With Halloween and “Luigi’s Mansion 3” quickly approaching, it’s important to understand where Luigi started his frightening series. Releasing alongside the Gamecube, “Luigi’s Mansion” introduced players to a unique and eerie mansion full of frights. The game creates the perfect spooky atmosphere for players traversing the mansion; the music booms as ghosts appear down on top of you randomly to frighten the lights out of poor Luigi. With his new vacuum cleaner, the Poltergust 3000, he trudges through three floors of madness. Despite the terrors, many dismissed the game as it was a major departure from the regular Super Mario Bros franchise. In fact, many avoided playing it in favor of “Super Mario Sunshine,” a Mario game which would eventually release in the following nine months.
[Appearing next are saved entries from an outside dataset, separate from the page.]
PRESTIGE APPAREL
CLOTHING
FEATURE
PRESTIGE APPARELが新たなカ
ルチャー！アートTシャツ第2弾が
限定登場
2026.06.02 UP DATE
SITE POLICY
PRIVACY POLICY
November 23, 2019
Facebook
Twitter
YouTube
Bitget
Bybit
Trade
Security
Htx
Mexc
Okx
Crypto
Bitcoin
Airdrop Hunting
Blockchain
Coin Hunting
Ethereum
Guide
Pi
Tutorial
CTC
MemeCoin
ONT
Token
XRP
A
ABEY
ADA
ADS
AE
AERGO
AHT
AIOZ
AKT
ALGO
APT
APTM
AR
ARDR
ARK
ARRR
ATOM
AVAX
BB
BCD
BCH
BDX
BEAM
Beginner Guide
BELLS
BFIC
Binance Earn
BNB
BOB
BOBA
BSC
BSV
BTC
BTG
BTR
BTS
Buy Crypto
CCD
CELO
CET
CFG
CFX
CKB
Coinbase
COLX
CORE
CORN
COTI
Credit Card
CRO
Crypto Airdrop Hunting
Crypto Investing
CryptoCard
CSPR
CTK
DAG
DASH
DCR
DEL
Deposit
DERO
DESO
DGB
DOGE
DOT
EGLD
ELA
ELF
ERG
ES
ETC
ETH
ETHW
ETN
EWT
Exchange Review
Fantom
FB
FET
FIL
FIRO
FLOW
Despite the fact many have forgotten about Luigi’s first main title, it proves to be one of Nintendo’s more underrated titles that spawned a series full of terrors.
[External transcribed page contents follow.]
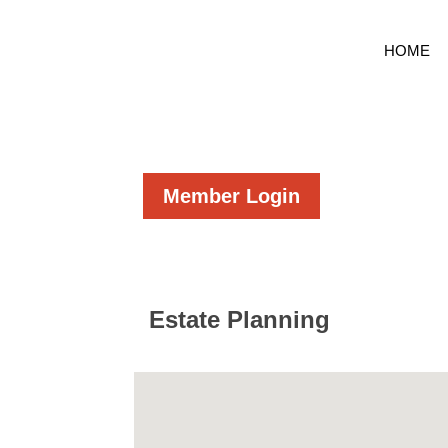
HOME
Member Login
Estate Planning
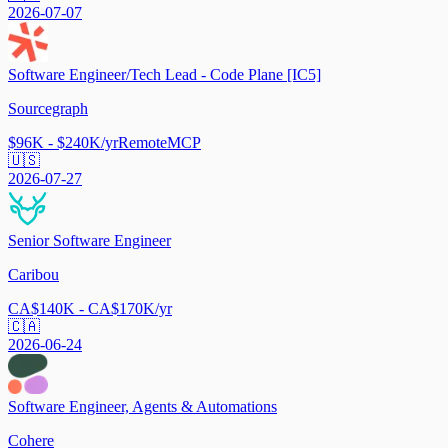
2026-07-07
Software Engineer/Tech Lead - Code Plane [IC5]
Sourcegraph
$96K - $240K/yr
Remote
MCP
🇺🇸
2026-07-27
Senior Software Engineer
Caribou
CA$140K - CA$170K/yr
🇨🇦
2026-06-24
Software Engineer, Agents & Automations
Cohere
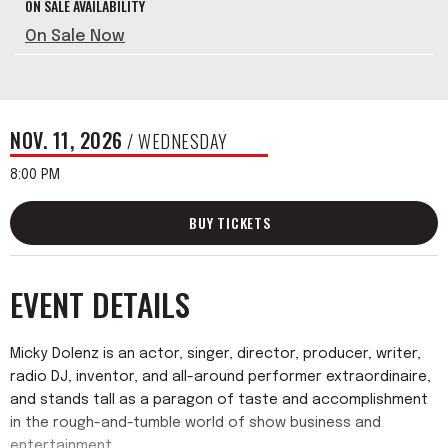
ON SALE AVAILABILITY
On Sale Now
NOV.
11
, 2026
/ WEDNESDAY
8:00 PM
BUY TICKETS
EVENT DETAILS
Micky Dolenz is an actor, singer, director, producer, writer,
radio DJ, inventor, and all-around performer extraordinaire,
and stands tall as a paragon of taste and accomplishment
in the rough-and-tumble world of show business and
entertainment.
The main gameplay revolves around Luigi traversing the treacherous mansion, finding keys to unlock rooms and hunting down boos to eventually fight King Boo. Luigi is also tasked with cleaning, which earns him money as every inch of the deserted mansion is chock full of cash. Later the money is tallied and used to build Luigi a new mansion! While relatively simple in concept, the ghost catching mechanics throw Luigi violently around the room while the player uses the control sticks to steady the vacuum cleaner and pull the ghost in with it’s suction power! Exploring each room to face the new portrait ghost is always exciting as each are thematically appropriate. The rogues gallery is full of ghastly character types for Luigi to use his trusty vacuum to clean up. Like Chauncey the spoiled child and Shivers the wandering butler, the creative and cartoony designs make for each spirit encounter to be better than the last. While this sounds excitingly spooky, the game does run short with only about six hours of content packed in.
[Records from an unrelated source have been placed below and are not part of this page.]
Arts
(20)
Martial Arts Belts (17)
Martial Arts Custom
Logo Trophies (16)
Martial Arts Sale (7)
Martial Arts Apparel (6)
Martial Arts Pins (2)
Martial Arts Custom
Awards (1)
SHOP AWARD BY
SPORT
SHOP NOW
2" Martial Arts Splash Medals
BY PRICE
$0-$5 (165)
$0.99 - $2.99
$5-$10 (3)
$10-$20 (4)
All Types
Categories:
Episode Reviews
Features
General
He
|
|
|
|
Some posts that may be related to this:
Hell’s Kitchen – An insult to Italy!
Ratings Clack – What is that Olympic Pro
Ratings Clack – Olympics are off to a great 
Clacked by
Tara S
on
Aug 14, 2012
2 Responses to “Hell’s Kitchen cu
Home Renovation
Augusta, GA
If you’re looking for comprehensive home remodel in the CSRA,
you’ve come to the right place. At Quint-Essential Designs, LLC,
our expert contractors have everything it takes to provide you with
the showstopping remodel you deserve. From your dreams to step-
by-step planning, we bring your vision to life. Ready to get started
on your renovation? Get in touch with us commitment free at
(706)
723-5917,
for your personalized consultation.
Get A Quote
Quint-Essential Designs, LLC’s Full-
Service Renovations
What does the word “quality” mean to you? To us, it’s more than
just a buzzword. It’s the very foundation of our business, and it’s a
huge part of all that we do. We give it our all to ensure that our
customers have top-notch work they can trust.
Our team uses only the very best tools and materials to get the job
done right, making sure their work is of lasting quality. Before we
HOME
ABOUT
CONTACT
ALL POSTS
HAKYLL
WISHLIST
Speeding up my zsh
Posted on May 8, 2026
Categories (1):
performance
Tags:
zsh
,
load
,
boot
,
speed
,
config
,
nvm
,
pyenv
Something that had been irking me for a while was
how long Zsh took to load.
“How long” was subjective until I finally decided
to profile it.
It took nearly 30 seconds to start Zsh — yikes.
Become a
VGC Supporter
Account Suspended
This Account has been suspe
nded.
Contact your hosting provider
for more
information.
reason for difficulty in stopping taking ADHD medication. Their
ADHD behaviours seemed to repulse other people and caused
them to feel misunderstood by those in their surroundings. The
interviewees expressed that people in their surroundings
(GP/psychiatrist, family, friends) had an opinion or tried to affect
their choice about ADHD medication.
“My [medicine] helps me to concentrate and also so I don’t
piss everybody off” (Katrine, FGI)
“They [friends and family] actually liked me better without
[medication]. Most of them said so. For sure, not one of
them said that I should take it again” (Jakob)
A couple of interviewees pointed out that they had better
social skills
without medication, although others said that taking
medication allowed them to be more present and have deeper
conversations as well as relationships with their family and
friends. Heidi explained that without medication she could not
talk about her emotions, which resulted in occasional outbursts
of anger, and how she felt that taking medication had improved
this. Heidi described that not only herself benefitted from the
Looking back on it, “Luigi’s Mansion” was great because of the development team’s creativity and confidence in making a cartoon horror game. It’s absurd to think that the game was originally just a tech demo to show off the Gamecube’s hardware. While the appeal of the game did not reach the mass Nintendo fanbase, the game is still a treat overall, albeit a little short.
“Luigi’s Mansion” is an excellent scary game with fun mechanics, brilliant art direction and is most certainly worth a replay this spooky season.